Alexandria Is a City Perpetually Lost and Found

As the author goes about identifying important sites in Alexandria, he meditates on the history that has been destroyed and also on how much of it ought to be preserved.

Via Wikimedia Commons
View of the great library at Alexandria, 1890. Via Wikimedia Commons

‘Alexandria: The City That Changed the World’
By Islam Issa
Pegasus Books, 496 Pages

Alexander the Great created the city of Alexandria, mapping out its streets and envisioning a civilization that would incorporate the world he had conquered, which had a place for many different peoples and religious faiths. He imagined that he could create a civilization from scratch that would outlive him. At times the city has fulfilled the Alexandrian vision, welcoming Arabs, Jews, Christians, Europeans, and Asians at a crossroads of history, perched between continents.

Napoleon thought he could fulfill Alexander’s catholic vision of imperial enterprise, but the British fleet following the lead of Admiral Nelson defeated him. The Romans and Egyptians, coupled for a brief moment in the romance of Antony and Cleopatra, might have fulfilled the Alexandrian vision, though Antony was too much of an adventurer and Cleopatra had her own Egyptian dynastic designs that came to grief.

Strabo called the city a necropolis, where the illustrious and the less so came to die. It is this Alexandria that haunts Islam Issa, whose family has resided there for many generations. What Alexandria presents to him is a record of history and of its erasure. No one even knows the location of Alexander’s tomb, or exactly what happened to the great library of Alexandria.

Mr. Issa might have made even more of Alexandria’s supreme poet, Constantin Cavafy, who seems to have taken the city’s history and its eradication to heart by deciding not to publish much of his poetry. He thus made his own lonely example a fitting extension of a metropolis that has been destroyed, rebuilt — lost and found, so to speak — and nationalized so that its diversity has been diluted, and its centrality as the bridge between East and West attenuated.

It is a melancholy story, the one that Cavafy yearned to recover when he could only speculate and dream about what had been lost when so many of Alexandria’s inhabitants, famous and otherwise, had been put to death in wars and invasions and climate upheavals that put much of the ancient city under water.

Mr. Issa tells the excruciating story of Hypatia, member of a “respected polytheistic family” and, like other Alexandrian women, “highly literate,” a professor who surpassed her father in mathematics and philosophy. She attracted a huge following, published widely, and was regarded as an exemplary figure — and beautiful as well, but scornful of romance. She is supposed to have spurned a besotted male, showing him her “white rag stained with her menstruation blood,” saying, “It isn’t beautiful.” The story may be apocryphal, yet it suggests that she rejected what would have been involved in surrendering to a male-dominated world.

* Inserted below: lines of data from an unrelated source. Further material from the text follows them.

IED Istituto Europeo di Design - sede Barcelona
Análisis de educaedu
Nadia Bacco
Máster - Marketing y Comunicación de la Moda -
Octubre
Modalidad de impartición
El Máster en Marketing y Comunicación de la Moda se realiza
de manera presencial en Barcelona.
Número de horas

Hypatia seems to have been as independent as Socrates, and she suffered a fate even more gruesome than his execution via hemlock. When Alexandria became dangerous, with statues of the gods destroyed, she remained as the city’s “public intellectual” despite rumors that she had become demonic. A group of Christians skinned her alive with broken pottery, roof tiles, and oyster shells. They gouged out her eyes, then dragged her through the streets and threw her into a fire.

This grisly episode is indicative of just how Alexandria has, in different periods, departed from Alexander’s regime of tolerance. Mr. Issa is circumspect, though, about contemporary history, and what it has in store for women who might want to exercise their Hypatian rights.

His book ends with a fitting epilogue of what he might have called “Alexandria: The Biography of a City.” As he goes about identifying important sites, he meditates on the history that has been destroyed and also on how much of it ought to be preserved, assessing the demands of the present and what is owed to the past.  

Mr. Issa is strikingly unsentimental, implying, it seems to me, that in every age the people of the city, like all people, have their own challenges that sometimes involve the elimination of what was precious to previous epochs. In Alexandria, climate change is not a new topic. Much of its past is under water, and laments for what has been inundated, he concludes, cannot be allowed to dominate what has yet to be done.

Mr. Rollyson’s work in progress is “Sappho’s Fire: Kindling the Modern World.” He lives in a small community in southern New Jersey named Alexandria.